Cumartesi Anneleri bu haftaki eyleminde, 26 yıl önce kaybettirilen Talat Türkoğlu’nun akıbetini sordu
Cumartesi Anneleri, gözaltında kaybedilen yakınlarının akıbetini sormak ve faillerin cezalandırılması talebiyle her hafta düzenledikleri eylemlerinin 888’incisini salgın nedeniyle online gerçekleştirdi. Cumartesi Anneleri, bu haftaki eylemlerinde 1 Nisan 1996 yılında Edirne’den ailesinin yanından İstanbul’daki evine gelmek için yola çıktıktan sonra bir daha kendisinden haber alınamayan Talat Türkoğlu’nun akıbeti soruldu.

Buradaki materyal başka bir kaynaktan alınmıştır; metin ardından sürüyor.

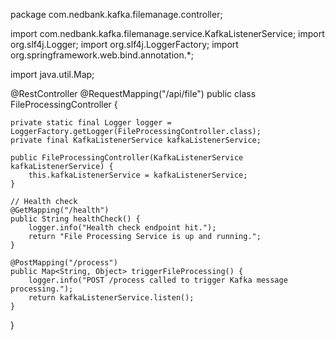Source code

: package com.nedbank.kafka.filemanage.controller;

import com.nedbank.kafka.filemanage.service.KafkaListenerService;
import org.slf4j.Logger;
import org.slf4j.LoggerFactory;
import org.springframework.web.bind.annotation.*;

import java.util.Map;

@RestController
@RequestMapping("/api/file")
public class FileProcessingController {

    private static final Logger logger = LoggerFactory.getLogger(FileProcessingController.class);
    private final KafkaListenerService kafkaListenerService;

    public FileProcessingController(KafkaListenerService kafkaListenerService) {
        this.kafkaListenerService = kafkaListenerService;
    }

    // Health check
    @GetMapping("/health")
    public String healthCheck() {
        logger.info("Health check endpoint hit.");
        return "File Processing Service is up and running.";
    }

    @PostMapping("/process")
    public Map<String, Object> triggerFileProcessing() {
        logger.info("POST /process called to trigger Kafka message processing.");
        return kafkaListenerService.listen();
    }
}
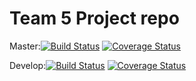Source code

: # Team 5 Project repo

Master:[![Build Status](https://app.travis-ci.com/gcivil-nyu-org/Team_Team5_CS-GY-6063-Fall2021.svg?branch=master)](https://app.travis-ci.com/gcivil-nyu-org/Team_Team5_CS-GY-6063-Fall2021)
[![Coverage Status](https://coveralls.io/repos/github/gcivil-nyu-org/Team_Team5_CS-GY-6063-Fall2021/badge.svg?branch=master&kill_cache=1)](https://coveralls.io/github/gcivil-nyu-org/Team_Team5_CS-GY-6063-Fall2021?branch=master) <br />

Develop:[![Build Status](https://app.travis-ci.com/gcivil-nyu-org/Team_Team5_CS-GY-6063-Fall2021.svg?branch=develop)](https://app.travis-ci.com/gcivil-nyu-org/Team_Team5_CS-GY-6063-Fall2021)
[![Coverage Status](https://coveralls.io/repos/github/gcivil-nyu-org/Team_Team5_CS-GY-6063-Fall2021/badge.svg?branch=develop&kill_cache=1)](https://coveralls.io/github/gcivil-nyu-org/Team_Team5_CS-GY-6063-Fall2021?branch=develop)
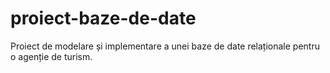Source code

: # proiect-baze-de-date
Proiect de modelare și implementare a unei baze de date relaționale pentru o agenție de turism.
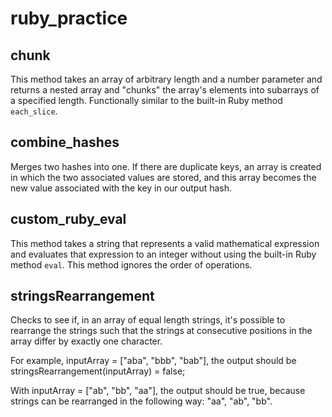 # ruby_practice

chunk
---------------------

This method takes an array of arbitrary length and a number parameter and returns a nested array and "chunks" the array's elements into subarrays of a specified length.  Functionally similar to the built-in Ruby method `each_slice`.


combine_hashes
---------------------

Merges two hashes into one.  If there are duplicate keys, an array is created in which the two associated values are stored, and this array becomes the new value associated with the key in our output hash.



custom_ruby_eval
---------------------

This method takes a string that represents a valid mathematical expression and evaluates that expression to an integer without using the built-in Ruby method `eval`.  This method ignores the order of operations.


stringsRearrangement
---------------------

Checks to see if, in an array of equal length strings, it's possible to rearrange the strings such that the strings at consecutive positions in the array differ by exactly one character.

For example, inputArray = ["aba", "bbb", "bab"], the output should be
stringsRearrangement(inputArray) = false;

With inputArray = ["ab", "bb", "aa"], the output should be true, because strings can be rearranged in the following way: "aa", "ab", "bb".

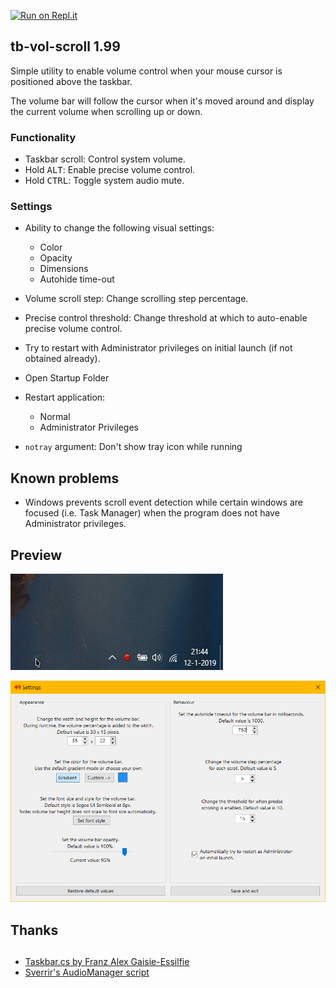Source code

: [![Run on Repl.it](https://repl.it/badge/github/dvingerh/TbVolScroll)](https://repl.it/github/dvingerh/TbVolScroll) 
## tb-vol-scroll 1.99

Simple utility to enable volume control when your mouse cursor is positioned above the taskbar.

The volume bar will follow the cursor when it's moved around and display the current volume when scrolling up or down.

### Functionality

- Taskbar scroll: Control system volume.
- Hold <kbd>ALT</kbd>: Enable precise volume control.
- Hold <kbd>CTRL</kbd>: Toggle system audio mute.

### Settings

- Ability to change the following visual settings:
  - Color
  - Opacity
  - Dimensions
  - Autohide time-out

- Volume scroll step: Change scrolling step percentage.
- Precise control threshold: Change threshold at which to auto-enable precise volume control.
- Try to restart with Administrator privileges on initial launch (if not obtained already).
- Open Startup Folder
- Restart application:
  - Normal
  - Administrator Privileges
- `notray` argument: Don't show tray icon while running

## Known problems

- Windows prevents scroll event detection while certain windows are focused (i.e. Task Manager) when the program does not have Administrator privileges.

## Preview

![Preview](example.gif?raw=true)

![Settings](settings.png?raw=true)

## Thanks

##
- [Taskbar.cs by Franz Alex Gaisie-Essilfie](https://gist.githubusercontent.com/franzalex/e747e6b318ab8f328aa02301f25ec534/raw/84f731f2e2396dc8ce28b564a75b712bf56b184f/Taskbar.cs)
- [Sverrir's AudioManager script](https://gist.github.com/sverrirs/d099b34b7f72bb4fb386)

Türkoğlu’nun ailesini görmek için geldiği Edirne’den İstanbul’a dönmek için çıktığı yolculuktan sonra haber alamadıklarını belirten kardeşi Münibe Türkoğlu Yeprem, yapılan başvuruların sonuçsuz kaldığını hatırlattı. Türkoğlu Yeprem, “Biz 26 yıldır kardeşimizi aramaktan vazgeçmedik. Çünkü devlet eliyle bunlar gözaltında kaybedildiler” dedi.
Aramaya devam edeceğiz
“Kayıplarımızı aramaktan vazgeçmeyeceğiz” diyen Türkoğlu Yeprem, “Onları hiçbir zaman terk etmeyeceğiz. Bu insanlık suçu unutulur gibi değil. Talat Türkoğlu siyasi kimliği nedeniyle gözaltında kaybedildi. Demokratik talebimizi haykırdığımız için Galatasaray Meydanı’na çıkışımız yasaklanmış, insanların eylem ve söz söyleme haklarına ket vurulmuştur. 1996 yılından beri aradığımız kayıplarımızın akıbeti açıklansın, sorumlular yargılansın diye o meydanda sessiz oturma eylemimizi sürekli yaptık” diye belirtti.
Adalet istiyoruz
Zaman aşımı diyerek dosyaların kapatıldığını vurgulayan Türkoğlu Yeprem, “Yargılanan ve faili bulunan hiçbir dosya yok. 888’inci haftamızda Türkoğlu ailesi olarak yaşam hakkının gasp edildiği kardeşimiz için, tüm kayıplarımız için adalet istiyoruz. Kaç yıl geçerse geçsin, adalet istemekten, faillerin yargılanmasını istemek anamızdan bize vasiyet ve mirastır. İnsanlık onurunun yok edilmesine izin vermeyeceğiz. Umudumuz gerçekleşsin. Adalet sağlansın. Kaybedenler tarihte hep suçlu kalacaklar” şeklinde konuştu.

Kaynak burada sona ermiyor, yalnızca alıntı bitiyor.